I recently had fun troubleshooting an issue on a Zabbix server, where the logs would start to fill up with reports such as these.
... 23966:20120412:234746.094 [Z3005] query failed: [1205] Lock wait timeout exceeded; try restarting transaction [update ids set nextid=nextid+1 where nodeid=0 and table_name='events' and field_name='eventid'] 23942:20120412:234750.128 slow query: 50.982490 sec, "update ids set nextid=nextid+1 where nodeid=0 and table_name='events' and field_name='eventid'" zabbix_server [23942]: ERROR [file:db.c,line:1582] Something impossible has just happened. ... 23969:20120412:234752.153 [Z3005] query failed: [1205] Lock wait timeout exceeded; try restarting transaction [update ids set nextid=nextid+1 where nodeid=0 and table_name='events' and field_name='eventid'] 23969:20120412:234752.153 slow query: 50.206625 sec, "update ids set nextid=nextid+1 where nodeid=0 and table_name='events' and field_name='eventid'" zabbix_server [23969]: ERROR [file:db.c,line:1582] Something impossible has just happened.
The problem itself is the “Lock wait timeout exceeded; try restarting transaction", which is actually a MySQL problem in this case. It’s caused in part by InnoDB row-level locks on the very same row that the DB Syncers in Zabbix are trying to reach.

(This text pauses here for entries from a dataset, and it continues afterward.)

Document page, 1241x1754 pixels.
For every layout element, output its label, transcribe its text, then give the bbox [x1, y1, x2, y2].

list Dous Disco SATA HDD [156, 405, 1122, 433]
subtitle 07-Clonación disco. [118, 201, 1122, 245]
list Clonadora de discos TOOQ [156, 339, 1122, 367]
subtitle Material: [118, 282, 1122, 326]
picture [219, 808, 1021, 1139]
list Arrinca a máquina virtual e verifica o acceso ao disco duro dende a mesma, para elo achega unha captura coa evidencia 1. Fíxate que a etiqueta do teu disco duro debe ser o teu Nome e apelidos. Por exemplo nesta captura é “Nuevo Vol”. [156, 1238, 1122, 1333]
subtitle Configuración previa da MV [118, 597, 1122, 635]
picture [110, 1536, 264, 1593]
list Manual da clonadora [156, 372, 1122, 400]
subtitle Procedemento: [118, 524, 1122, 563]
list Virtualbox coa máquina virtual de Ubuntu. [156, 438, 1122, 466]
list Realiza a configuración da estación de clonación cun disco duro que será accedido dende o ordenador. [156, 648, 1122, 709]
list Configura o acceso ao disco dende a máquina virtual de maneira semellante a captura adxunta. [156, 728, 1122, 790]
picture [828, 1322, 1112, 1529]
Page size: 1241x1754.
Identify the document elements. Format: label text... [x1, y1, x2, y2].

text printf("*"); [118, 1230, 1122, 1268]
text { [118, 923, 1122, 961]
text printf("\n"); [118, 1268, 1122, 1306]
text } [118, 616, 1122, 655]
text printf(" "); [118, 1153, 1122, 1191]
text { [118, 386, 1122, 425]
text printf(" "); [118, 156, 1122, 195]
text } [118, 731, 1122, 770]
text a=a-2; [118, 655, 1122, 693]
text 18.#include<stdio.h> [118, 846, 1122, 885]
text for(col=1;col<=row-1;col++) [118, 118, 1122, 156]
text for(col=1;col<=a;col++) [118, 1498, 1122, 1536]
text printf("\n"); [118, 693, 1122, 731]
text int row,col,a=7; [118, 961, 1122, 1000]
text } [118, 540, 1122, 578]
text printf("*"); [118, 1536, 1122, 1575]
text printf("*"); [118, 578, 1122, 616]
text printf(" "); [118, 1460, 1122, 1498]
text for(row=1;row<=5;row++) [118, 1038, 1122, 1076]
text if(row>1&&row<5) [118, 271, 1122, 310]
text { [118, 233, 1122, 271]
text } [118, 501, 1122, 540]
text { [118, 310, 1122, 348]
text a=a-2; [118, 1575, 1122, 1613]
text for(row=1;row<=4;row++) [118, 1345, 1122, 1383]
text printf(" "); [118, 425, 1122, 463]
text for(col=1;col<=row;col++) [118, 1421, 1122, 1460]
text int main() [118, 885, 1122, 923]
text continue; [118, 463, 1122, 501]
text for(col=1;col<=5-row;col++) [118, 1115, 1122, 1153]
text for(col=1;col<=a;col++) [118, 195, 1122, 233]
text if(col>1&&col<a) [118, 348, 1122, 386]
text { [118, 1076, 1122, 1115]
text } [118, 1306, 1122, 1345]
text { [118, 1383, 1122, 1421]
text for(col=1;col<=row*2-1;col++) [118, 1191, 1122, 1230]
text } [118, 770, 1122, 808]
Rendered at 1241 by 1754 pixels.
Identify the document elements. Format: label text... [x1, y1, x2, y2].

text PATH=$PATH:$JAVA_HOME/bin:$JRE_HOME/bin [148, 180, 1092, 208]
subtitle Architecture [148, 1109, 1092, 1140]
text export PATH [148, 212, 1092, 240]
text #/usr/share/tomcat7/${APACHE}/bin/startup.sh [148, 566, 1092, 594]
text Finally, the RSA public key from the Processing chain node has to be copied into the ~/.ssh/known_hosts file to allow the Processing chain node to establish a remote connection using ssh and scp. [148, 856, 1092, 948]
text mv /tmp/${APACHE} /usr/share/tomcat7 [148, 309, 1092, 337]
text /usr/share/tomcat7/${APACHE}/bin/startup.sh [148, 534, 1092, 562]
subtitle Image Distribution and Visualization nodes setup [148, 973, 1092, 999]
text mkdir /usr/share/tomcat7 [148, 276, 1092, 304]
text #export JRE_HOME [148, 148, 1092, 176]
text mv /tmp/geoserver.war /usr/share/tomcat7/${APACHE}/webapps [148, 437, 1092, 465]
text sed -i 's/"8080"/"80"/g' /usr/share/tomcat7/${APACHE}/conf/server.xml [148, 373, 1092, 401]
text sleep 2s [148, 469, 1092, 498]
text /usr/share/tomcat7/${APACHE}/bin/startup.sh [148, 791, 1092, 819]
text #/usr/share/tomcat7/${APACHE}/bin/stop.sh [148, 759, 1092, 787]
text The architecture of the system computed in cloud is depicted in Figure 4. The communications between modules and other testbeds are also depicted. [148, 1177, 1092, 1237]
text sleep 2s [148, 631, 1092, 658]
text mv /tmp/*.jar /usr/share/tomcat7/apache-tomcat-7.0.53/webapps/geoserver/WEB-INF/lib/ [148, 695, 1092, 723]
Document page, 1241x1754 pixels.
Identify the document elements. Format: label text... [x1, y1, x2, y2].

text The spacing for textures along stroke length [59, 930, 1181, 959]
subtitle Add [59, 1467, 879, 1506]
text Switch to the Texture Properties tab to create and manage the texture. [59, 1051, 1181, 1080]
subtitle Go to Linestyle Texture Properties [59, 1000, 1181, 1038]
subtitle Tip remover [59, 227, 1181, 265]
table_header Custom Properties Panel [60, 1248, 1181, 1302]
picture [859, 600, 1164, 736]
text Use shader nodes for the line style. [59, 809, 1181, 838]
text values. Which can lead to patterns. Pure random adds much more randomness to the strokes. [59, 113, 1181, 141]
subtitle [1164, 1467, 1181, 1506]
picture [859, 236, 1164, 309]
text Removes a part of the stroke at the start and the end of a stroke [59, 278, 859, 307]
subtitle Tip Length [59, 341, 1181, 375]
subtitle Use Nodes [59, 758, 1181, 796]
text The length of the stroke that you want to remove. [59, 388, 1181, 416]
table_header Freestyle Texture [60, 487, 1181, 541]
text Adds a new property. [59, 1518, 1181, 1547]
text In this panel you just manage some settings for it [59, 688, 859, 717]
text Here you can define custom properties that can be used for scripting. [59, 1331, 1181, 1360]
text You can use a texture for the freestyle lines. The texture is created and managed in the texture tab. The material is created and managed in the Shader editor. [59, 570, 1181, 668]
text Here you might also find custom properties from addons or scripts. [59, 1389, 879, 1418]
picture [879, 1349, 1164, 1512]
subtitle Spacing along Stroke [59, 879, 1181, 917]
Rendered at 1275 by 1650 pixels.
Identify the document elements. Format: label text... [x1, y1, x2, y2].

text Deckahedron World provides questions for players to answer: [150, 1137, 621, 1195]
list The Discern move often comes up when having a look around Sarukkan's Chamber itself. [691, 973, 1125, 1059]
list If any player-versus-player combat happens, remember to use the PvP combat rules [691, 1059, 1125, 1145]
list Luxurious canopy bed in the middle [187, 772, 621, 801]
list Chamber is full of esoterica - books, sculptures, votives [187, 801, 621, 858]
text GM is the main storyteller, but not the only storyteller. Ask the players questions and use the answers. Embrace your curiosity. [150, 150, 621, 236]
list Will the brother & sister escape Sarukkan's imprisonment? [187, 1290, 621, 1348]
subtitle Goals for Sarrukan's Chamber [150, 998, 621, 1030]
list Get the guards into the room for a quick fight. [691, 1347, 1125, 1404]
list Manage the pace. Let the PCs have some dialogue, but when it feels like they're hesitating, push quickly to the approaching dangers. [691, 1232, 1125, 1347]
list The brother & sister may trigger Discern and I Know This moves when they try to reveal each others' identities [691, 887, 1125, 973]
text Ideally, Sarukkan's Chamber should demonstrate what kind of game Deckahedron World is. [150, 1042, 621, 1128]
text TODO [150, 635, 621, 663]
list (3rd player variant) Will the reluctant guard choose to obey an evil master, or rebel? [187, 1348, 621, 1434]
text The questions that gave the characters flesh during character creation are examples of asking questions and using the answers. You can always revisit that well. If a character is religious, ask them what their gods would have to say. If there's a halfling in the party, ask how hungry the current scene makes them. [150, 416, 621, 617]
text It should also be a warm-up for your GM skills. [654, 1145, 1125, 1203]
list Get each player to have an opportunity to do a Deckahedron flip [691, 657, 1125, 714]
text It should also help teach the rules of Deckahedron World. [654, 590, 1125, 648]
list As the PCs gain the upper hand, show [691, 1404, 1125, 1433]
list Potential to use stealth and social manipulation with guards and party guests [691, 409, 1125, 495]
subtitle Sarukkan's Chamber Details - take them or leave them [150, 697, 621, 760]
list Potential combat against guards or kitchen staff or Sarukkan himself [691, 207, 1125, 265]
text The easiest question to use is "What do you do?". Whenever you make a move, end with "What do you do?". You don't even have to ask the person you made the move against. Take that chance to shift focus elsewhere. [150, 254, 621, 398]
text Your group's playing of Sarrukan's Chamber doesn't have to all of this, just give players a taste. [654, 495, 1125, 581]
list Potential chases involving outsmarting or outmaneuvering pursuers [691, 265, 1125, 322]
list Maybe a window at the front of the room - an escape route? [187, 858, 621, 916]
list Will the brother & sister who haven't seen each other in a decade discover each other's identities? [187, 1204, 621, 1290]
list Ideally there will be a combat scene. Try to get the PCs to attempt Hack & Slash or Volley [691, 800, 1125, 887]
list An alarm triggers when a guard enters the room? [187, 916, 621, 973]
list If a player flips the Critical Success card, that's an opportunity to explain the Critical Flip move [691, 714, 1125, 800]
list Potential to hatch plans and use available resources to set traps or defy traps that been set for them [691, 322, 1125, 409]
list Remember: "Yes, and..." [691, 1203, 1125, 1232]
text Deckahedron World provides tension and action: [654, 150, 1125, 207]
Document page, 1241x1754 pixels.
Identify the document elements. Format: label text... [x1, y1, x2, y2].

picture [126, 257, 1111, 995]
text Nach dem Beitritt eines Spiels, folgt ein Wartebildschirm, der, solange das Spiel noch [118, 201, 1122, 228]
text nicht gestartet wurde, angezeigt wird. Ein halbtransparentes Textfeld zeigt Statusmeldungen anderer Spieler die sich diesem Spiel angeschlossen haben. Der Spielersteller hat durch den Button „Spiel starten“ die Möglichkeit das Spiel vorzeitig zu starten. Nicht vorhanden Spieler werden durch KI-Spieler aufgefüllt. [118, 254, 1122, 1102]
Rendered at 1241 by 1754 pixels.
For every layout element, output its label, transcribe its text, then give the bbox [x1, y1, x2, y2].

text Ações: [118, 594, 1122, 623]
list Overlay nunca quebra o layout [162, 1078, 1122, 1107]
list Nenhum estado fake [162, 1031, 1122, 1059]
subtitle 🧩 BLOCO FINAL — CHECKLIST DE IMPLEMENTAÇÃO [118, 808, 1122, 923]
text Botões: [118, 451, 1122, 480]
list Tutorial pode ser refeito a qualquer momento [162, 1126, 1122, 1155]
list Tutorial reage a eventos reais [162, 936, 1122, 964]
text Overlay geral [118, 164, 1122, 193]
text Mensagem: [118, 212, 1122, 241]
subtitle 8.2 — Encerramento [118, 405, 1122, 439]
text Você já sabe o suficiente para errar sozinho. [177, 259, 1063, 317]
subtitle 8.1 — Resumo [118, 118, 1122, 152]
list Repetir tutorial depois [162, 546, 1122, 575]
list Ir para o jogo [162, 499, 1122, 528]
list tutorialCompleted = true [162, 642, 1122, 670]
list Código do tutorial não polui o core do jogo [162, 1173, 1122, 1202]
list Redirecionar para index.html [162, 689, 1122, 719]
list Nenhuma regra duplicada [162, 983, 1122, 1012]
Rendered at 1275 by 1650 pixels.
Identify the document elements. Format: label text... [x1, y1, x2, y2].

The query in particular, “update ids set nextid=nextid+1 where nodeid=0 and table_name='events' and field_name='eventid'
”, is Zabbix’s way of insuring a unique ID for each event. Instead of using a custom method per database backend (sequences for PostgreSQL or auto_increment in MySQL), this implementation was chosing. In race conditions where a lot of events are fired at once, this causes quite long row-level locks on the very same row (‘events’) making the DBSyncer processes or others re-try the transaction over and over again, never completing.
A sort of workaround was to transform our database from a (relatively) slow innodb to a (relatively) faster MyISAM for the ‘ids’ table. Seeing as this table usually only contains around 40 rows, that are frequently updated, this seemed like a good solution.
mysql> ALTER TABLE ids ENGINE = MyISAM; Query OK, 44 rows affected (0.06 sec) Records: 44 Duplicates: 0 Warnings: 0
I believe a long-term solution would be for Zabbix Server to have knowledge of which database backend is being used (MySQL/PostgreSQL/…) and use the ID-incrementer provided by that database itself, instead of using a generic workaround such as this.